The rental market in Atlanta has heated up. And, as a result, this has positively affected rent growth for the entire metro area as people are forced to move further in order to find affordable, yet conveniently located, housing to rent.
Here are some recent statistics for the national rental market, including where the Atlanta and North Georgia markets fall:According to Zillow, Atlanta currently ranks fifth in the nation in rent growth over an annual period, behind red-hot markets in Sacramento, Riverside CA, Seattle, and Minneapolis-St. Paul.
The largest median rental rates in the country are: San Jose, CA ($3,514); San Francisco, CA ($3,412); LA-Long Beach-Anaheim ($2,746); San Diego, CA ($2,548) and New York/Northern New Jersey ($2,401). Atlanta ($1,394) ranks number 14 in this category. Nationwide median rent is $1,445, per Zillow.
Cities experiencing the most rapid rental growth in the country since 2010 are San Jose (51.3%); Oakland (51%); San Francisco (48.6%); Denver (46.9%), Portland OR (44.5%) and at #10, Atlanta (35.1%). The national average for rental rate growth is 28.5%. Source: REALPAGE.com.

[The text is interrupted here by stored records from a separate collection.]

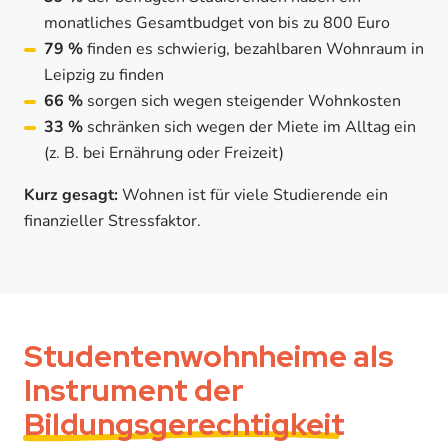
monatliches Gesamtbudget von bis zu 800 Euro
79 %
finden es schwierig, bezahlbaren Wohnraum in
Leipzig zu finden
66 %
sorgen sich wegen steigender Wohnkosten
33 %
schränken sich wegen der Miete im Alltag ein
(z. B. bei Ernährung oder Freizeit)
Kurz gesagt:
Wohnen ist für viele Studierende ein
finanzieller Stressfaktor.
Studentenwohnheime als
Instrument der
Bildungsgerechtigkeit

What's behind the Atlanta area's rent growth?Increases in rental rates are attributable to the burgeoning housing market in many growing metropolitan areas as growing populations add pressure to the rental market. Prospects for first-time home buyers in these areas are generally unfavorable. This means many buyers are forced to rent for longer periods of time while they accumulate the financial resources for home purchases. For example, in Atlanta, home purchase prices have risen 8.7% in the past year, which is a much faster pace than wage growth.
Increases in demand and pricing for rentals also means growth in the construction of new rental properties. Without this effect, rent growth in many metro areas would be even greater. According to REALPAGE, national rental rates have been increasing annually now for eight consecutive years.